Roseland Portrait Project Featured in Seerveld Gallery
For Professor of Art & Design John Bakker, art is a catalyst to build stronger communities. His Roseland Portrait Project, which was recently on display in the Seerveld Gallery, represents the most recent iteration of that philosophy.
The more than 200 panels in the project represent friends, neighbors, and co-workers from the Roseland neighborhood on Chicago’s South Side. Regardless of the way society defines a person’s status, Bakker’s goal is to demonstrate the unique value and dignity of each individual, the intersecting networks that they inhabit, and their contribution to the Roseland neighborhood’s rich social fabric. Taken together, the portraits represent a community in a state of imperfect order, with each member helping to support the whole.
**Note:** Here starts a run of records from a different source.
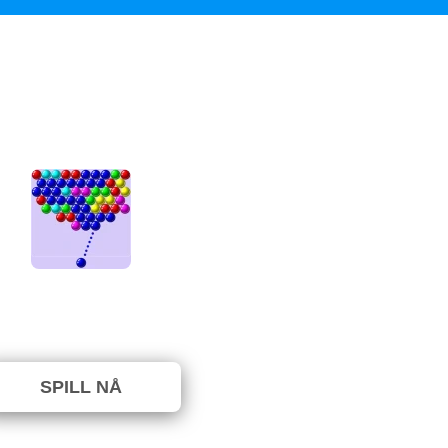
Bubble Shooter
e blitt stemt på ennå. (0 Stemmer)
SPILL NÅ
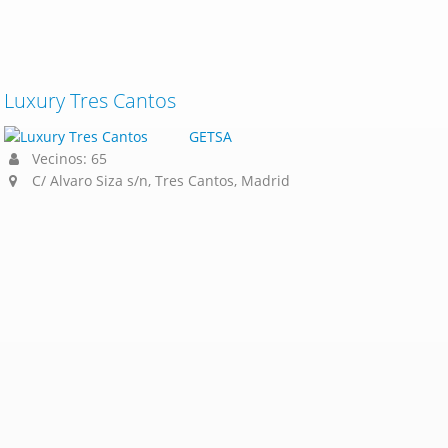
Luxury Tres Cantos
GETSA
Vecinos: 65
C/ Alvaro Siza s/n, Tres Cantos, Madrid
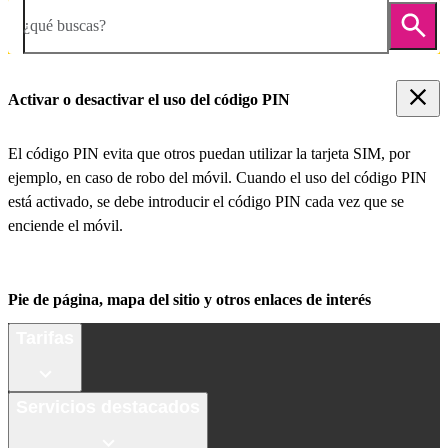
¿qué buscas?
Activar o desactivar el uso del código PIN
El código PIN evita que otros puedan utilizar la tarjeta SIM, por
ejemplo, en caso de robo del móvil. Cuando el uso del código PIN
está activado, se debe introducir el código PIN cada vez que se
enciende el móvil.
Pie de página, mapa del sitio y otros enlaces de interés
Tarifas
Servicios destacados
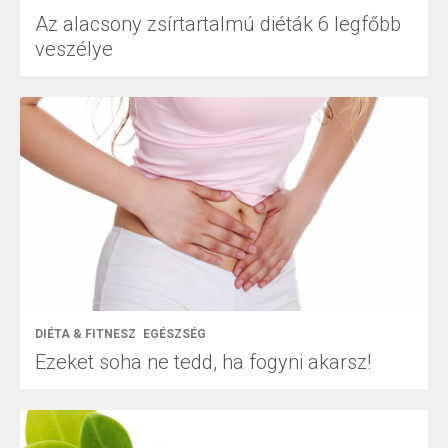
Az alacsony zsírtartalmú diéták 6 legfőbb
veszélye
DIÉTA & FITNESZ
EGÉSZSÉG
Ezeket soha ne tedd, ha fogyni akarsz!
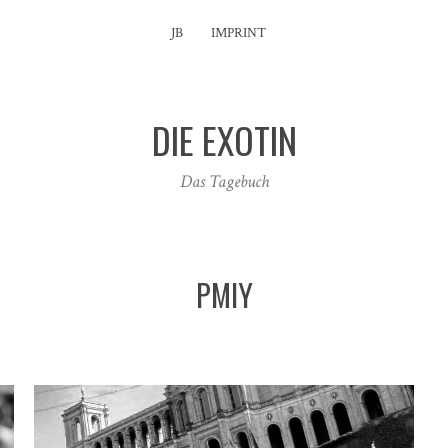
JB
IMPRINT
DIE EXOTIN
Das Tagebuch
PMIY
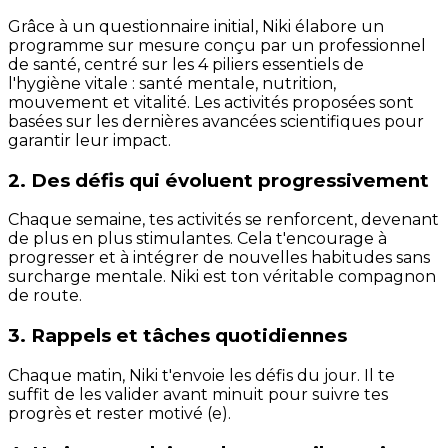
Grâce à un questionnaire initial, Niki élabore un
programme sur mesure conçu par un professionnel
de santé, centré sur les 4 piliers essentiels de
l'hygiène vitale : santé mentale, nutrition,
mouvement et vitalité. Les activités proposées sont
basées sur les dernières avancées scientifiques pour
garantir leur impact.
2. Des défis qui évoluent progressivement
Chaque semaine, tes activités se renforcent, devenant
de plus en plus stimulantes. Cela t'encourage à
progresser et à intégrer de nouvelles habitudes sans
surcharge mentale. Niki est ton véritable compagnon
de route.
3. Rappels et tâches quotidiennes
Chaque matin, Niki t'envoie les défis du jour. Il te
suffit de les valider avant minuit pour suivre tes
progrès et rester motivé (e).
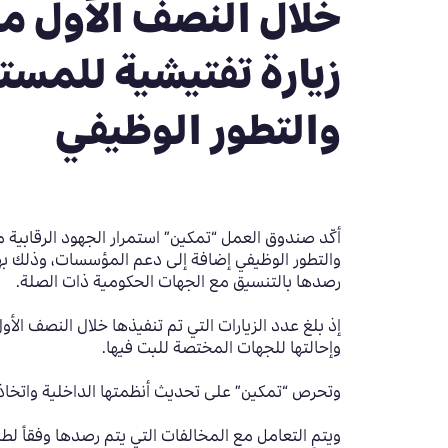
زيارة تفتيشية للمست
والتطور الوظيفي
أكّد صندوق العمل “تمكين” استمرار الجهود الرقابية
والتطور الوظيفي إضافة إلى دعم المؤسسات، وذلك بهد
رصدها بالتنسيق مع الجهات الحكومية ذات الصلة.
وإحالتها للجهات المختصة للبت فيها.
وتحرص “تمكين” على تحديث أنظمتها الداخلية واتخاذ ا
ويتم التعامل مع المخالفات التي يتم رصدها وفقاً لط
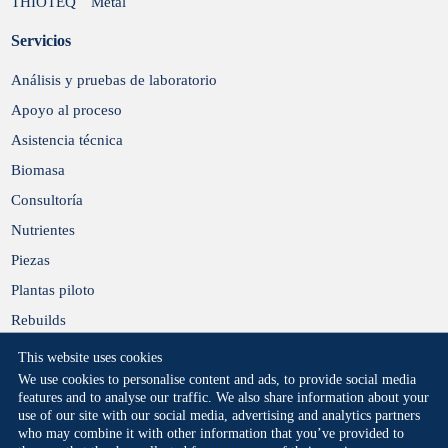
THIOTEQ
Metal
Servicios
Análisis y pruebas de laboratorio
Apoyo al proceso
Asistencia técnica
Biomasa
Consultoría
Nutrientes
Piezas
Plantas piloto
Rebuilds
This website uses cookies
We use cookies to personalise content and ads, to provide social media
features and to analyse our traffic. We also share information about your
use of our site with our social media, advertising and analytics partners
who may combine it with other information that you’ve provided to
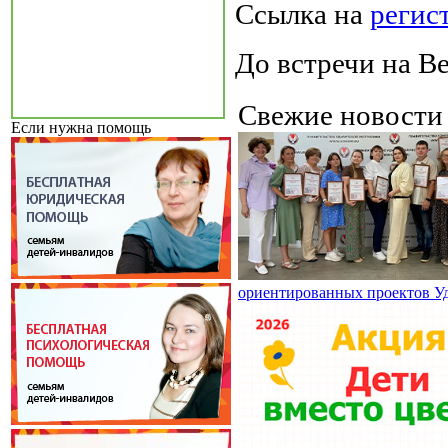
Ссылка на
регис
До встречи на В
Свежие новост
Если нужна помощь
ориентированных проектов У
During an artist lecture on Feb. 3, Bakker discussed his process and calling as an artist. As he told the audience, the portraits represent how everyone is made in God’s image. After all, it takes as much time to paint a portrait of a Chicago alderman as it does to paint a portrait of an indigent resident in that alderman’s ward. “It’s a metaphor for how God pays attention to each of us individuals,” Bakker said. “We are all equal, and we all matter.”
The project is one of several initiatives for which Trinity received a grant from the Council for Christian Colleges & Universities (CCCU), which connects the College to the Roseland neighborhood.
The Roseland Portrait Project will next travel to the CCCU International Forum in Dallas, from Feb. 11-13. The forum represents the largest gathering of Christian higher education community.
About the Seerveld Gallery
The Seerveld Gallery, located in Trinity’s Art & Communication Center, exhibits a cross section of work and viewpoints from across the art world. The gallery presents shows by professional artists each year, from internationally known artists to Chicago artists.